Syonyk
June 27, 2023, 9:31pm
1
Rowhammer is just the gift that keeps on giving. This paper digs into ways that modern DRAM chips can also be made to misbehave (“Not keep the data written to them”) by keeping a row open.
Abstract
Memory isolation is critical for system reliability, security, and safety. Unfortunately, read disturbance can break memory isolation in modern DRAM chips. For example, RowHammer is a well-studied read-disturb phenomenon where repeatedly opening and closing (i.e., hammering) a DRAM row many times causes bitflips in physically nearby rows.
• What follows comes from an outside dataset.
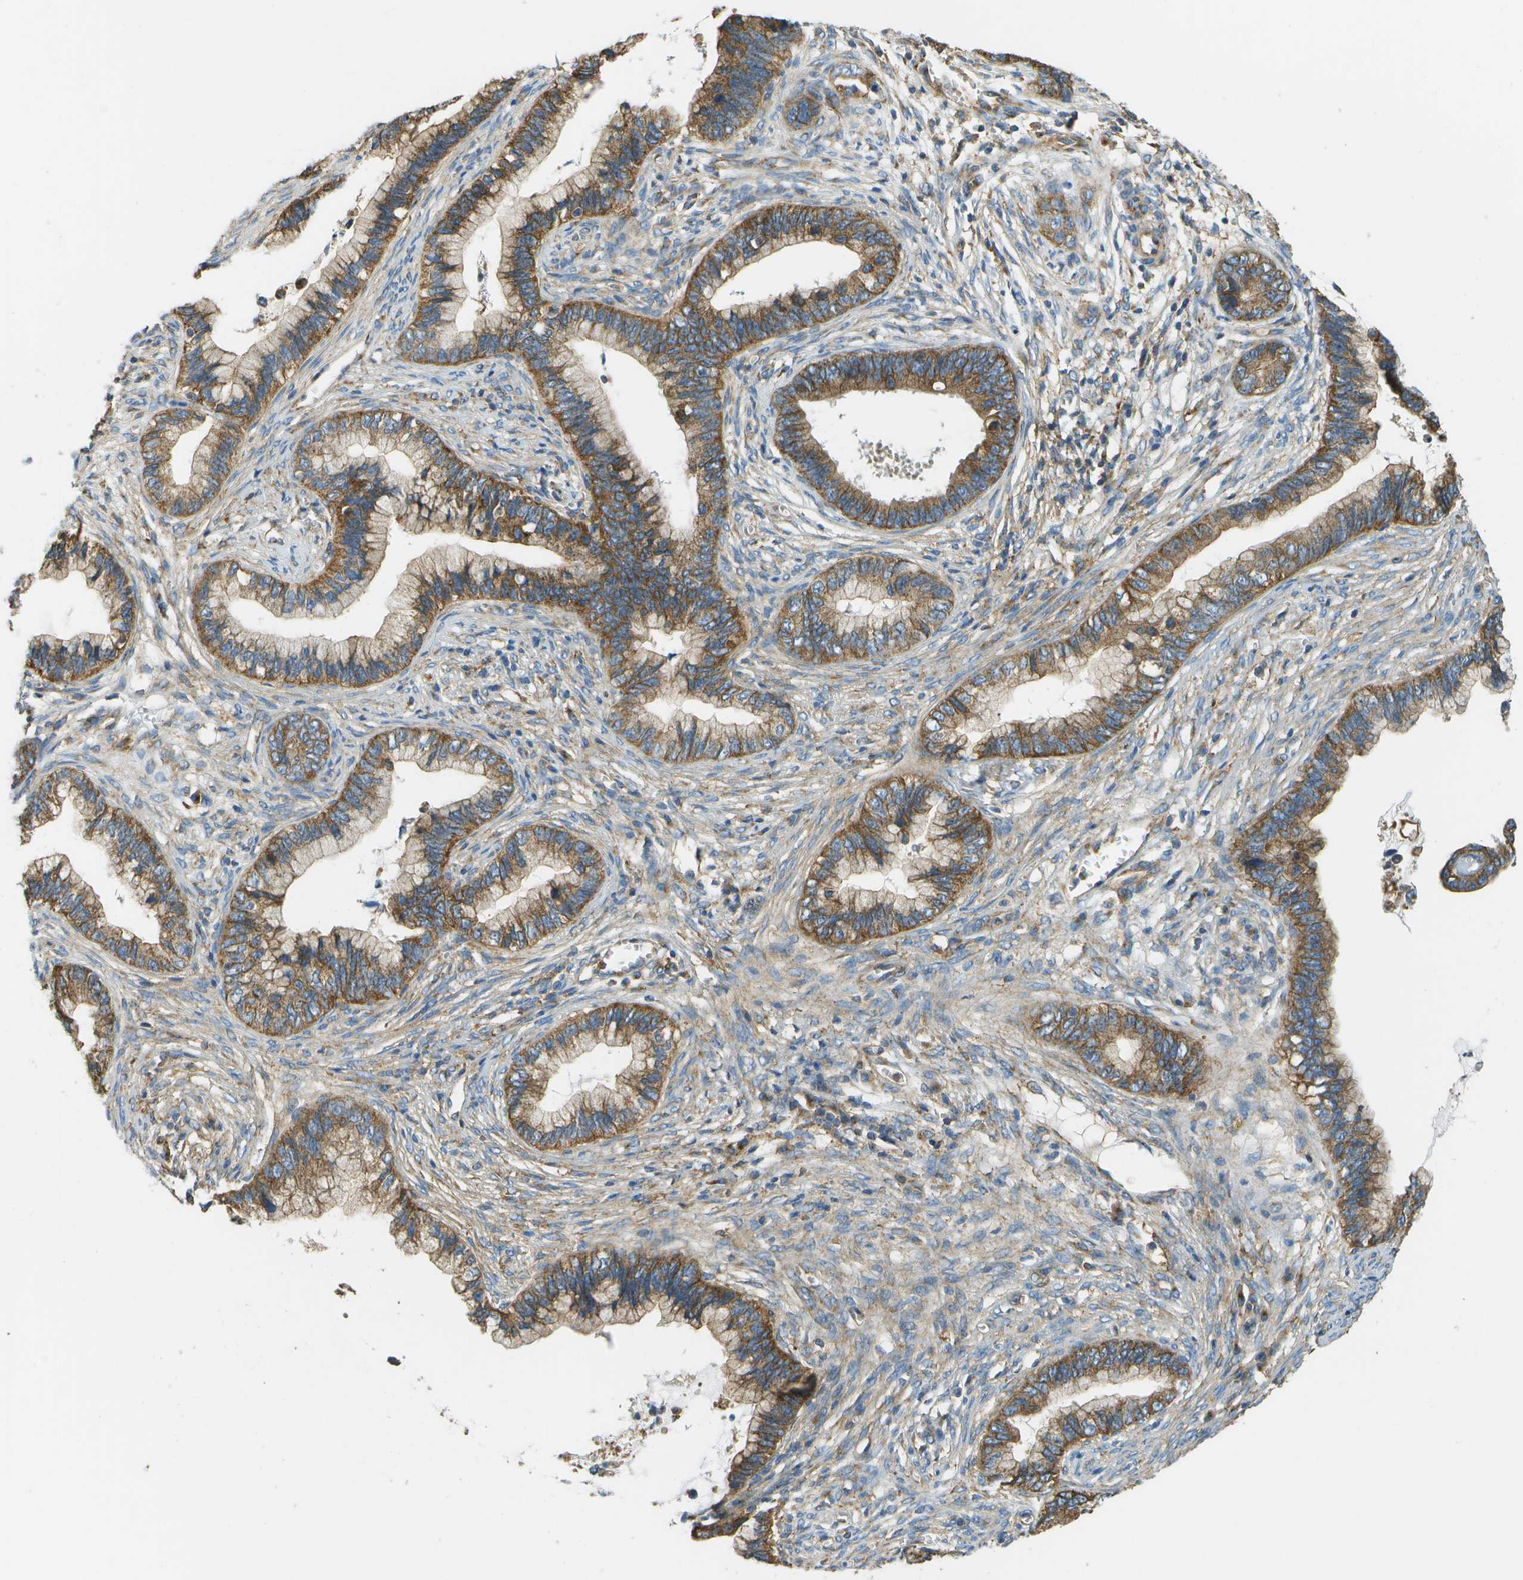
{"staining": {"intensity": "moderate", "quantity": ">75%", "location": "cytoplasmic/membranous"}, "tissue": "cervical cancer", "cell_type": "Tumor cells", "image_type": "cancer", "snomed": [{"axis": "morphology", "description": "Adenocarcinoma, NOS"}, {"axis": "topography", "description": "Cervix"}], "caption": "Immunohistochemistry (IHC) (DAB) staining of human cervical adenocarcinoma demonstrates moderate cytoplasmic/membranous protein staining in approximately >75% of tumor cells. The staining is performed using DAB (3,3'-diaminobenzidine) brown chromogen to label protein expression. The nuclei are counter-stained blue using hematoxylin.", "gene": "CLTC", "patient": {"sex": "female", "age": 44}}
This paper experimentally demonstrates and analyzes another widespread read-disturb phenomenon, RowPress, in real DDR4 DRAM chips. RowPress breaks memory isolation by keeping a DRAM row open for a long period of time, which disturbs physically nearby rows enough to cause bitflips. We show that RowPress amplifies DRAM’s vulnerability to read-disturb attacks by significantly reducing the number of row activations needed to induce a bitflip by one to two orders of magnitude under realistic conditions. In extreme cases, RowPress induces bitflips in a DRAM row when an adjacent row is activated only once. Our detailed characterization of 164 real DDR4 DRAM chips shows that RowPress 1) affects chips from all three major DRAM manufacturers, 2) gets worse as DRAM technology scales down to smaller node sizes, and 3) affects a different set of DRAM cells from RowHammer and behaves differently from RowHammer as temperature and access pattern changes. We also show that cells vulnerable to RowPress are very different from cells vulnerable to retention failures.
We demonstrate in a real DDR4-based system with RowHammer protection that 1) a user-level program induces bitflips by leveraging RowPress while conventional RowHammer cannot do so, and 2) a memory controller that adaptively keeps the DRAM row open for a longer period of time based on access pattern can facilitate RowPress-based attacks. To prevent bitflips due to RowPress, we describe and analyze four potential mitigation techniques, including a new methodology that adapts existing RowHammer mitigation techniques to also mitigate RowPress with low additional performance overhead. We evaluate this methodology and demonstrate that it is effective on a variety of workloads. We open source all our code and data to facilitate future research on RowPress.
sigh
Well that was a horrifying read.
ECC won’t save you now!
We make two key observations from our analysis. First, there are up to 25 RowPress bitflips (not shown) in a 64-bit data word. ECC schemes that are widely used in memory systems (e.g., SECDED [ 122 ] and Chipkill [ 123 – 125 ]23) cannot correct or detect all RowPress bitflips we observe, which can lead to silent data corruption [ 126 – 128 ]. Even a (7, 4) Hamming code (correcting one bitflip in a 4-bit data word) [122 ] with 75% DRAM storage overhead (3 parity bits for every 4 data bits), is not capable of correcting 25 bitflips in a 64-bit data word. Other ECC schemes that can correct all RowPress bitflips require prohibitively large storage overheads. Thus, relying on ECC alone to prevent all RowPress bitflips is a very expensive solution. Second, for all three manufacturers (Mfrs. A, B, and C), a significant fraction (up to 0.99%, 35.77%, and 10.08% for tAggON =7.8 μs, respectively) of 64-bit data words exhibit at least three Row-Press bitflips. This makes RowPress bitflips costly to prevent usingtechniques like memory page retirement (where erroneous DRAM rows are not used in the system) [ 129 , 130 ] since such techniques could render up to 35.77% of storage capacity useless.